Government policies and processes continue to separate First Nations children from their families at alarming and disproportionate rates – on the  fifteenth anniversary of the Stolen Generations apology, ANDY HAMILTON SJ reflects on a better way to support children and families at risk.

It is now fifteen years since the unanimous parliamentary apology to Australia’s Indigenous peoples, and especially to the Stolen Generations. The apology committed Australia to carry on the process of reconciliation through symbolic and practical actions. One of these was to set a range of targets in achieving equality between Indigenous and non-Indigenous Australians. The targets have generally not been reached.

One obvious test of progress lies in reducing the marked discrepancy between the proportion of Indigenous children who are forcibly separated from their families, compared to non-Indigenous children separated. The 2021 Family Matters report is not reassuring.

“Where policies adopt removal as the only or the first option, they will most likely be based on prejudices as unnoticed and as harmful as those that led to the Stolen Generations.”

In Australia last year over 20,500 Indigenous children – comprising 16 per cent of all Indigenous children – were in care, separated from their families.
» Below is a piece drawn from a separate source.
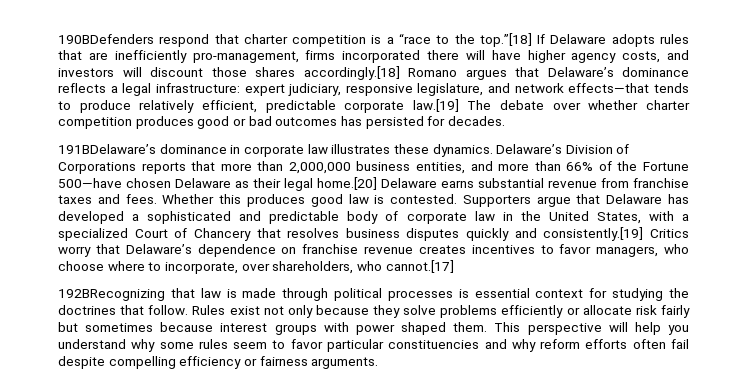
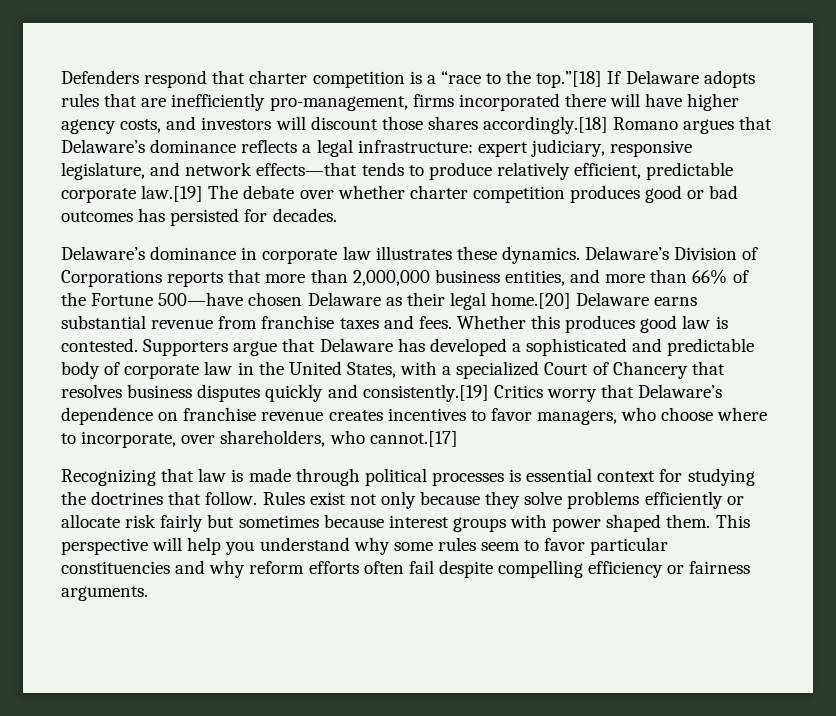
[58,34,154,44] 190BDefenders -> [61,70,139,84] Defenders
[58,144,156,154] 191BDelaware’s -> [61,246,145,260] Delaware’s
[58,289,165,301] 192BRecognizing -> [61,469,156,486] Recognizing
Over 17,000 of these children were permanently separated. Less than half were placed with Indigenous carers. In comparison with the children of non-Indigenous Australians, Indigenous children are ten times more likely to be taken into care. Despite commitments, this gap has deepened over the last ten years. As a result, in 2020 the National Agreement on Closing the Gap set a target of reducing the discrepancy by 45 per cent by 2031. On present trends, however, in ten years’ time not only will the gap grow, but the number of Indigenous children in care will rise by more than half.

It is certain that to separate children from their family and culture has serious consequences for their development. Consequently, removal, and particularly permanent removal, must be a last resort. Government policy should always focus on addressing the reasons why children are at risk, and to help families and local communities to care for their children. Where policies adopt removal as the only or the first option, they will most likely be based on prejudices as unnoticed and as harmful as those that led to the Stolen Generations.

There are many reasons for this appalling sacrifice of another generation of children. The most telling statistic is that over 85 per cent of government funding of children at risk is spent on out of family care, and only 15 per cent on supporting communities and families to raise families well.

Effectively, removing Indigenous children from the parents is the solution of choice to family dysfunction.

A better way lies in Indigenous communities participating as partners, and not the object of care in the decisions that affect them, with an emphasis on prevention. In a word, a reversal of the paternalistic and discriminatory attitudes that have led to the disturbance to children’s lives.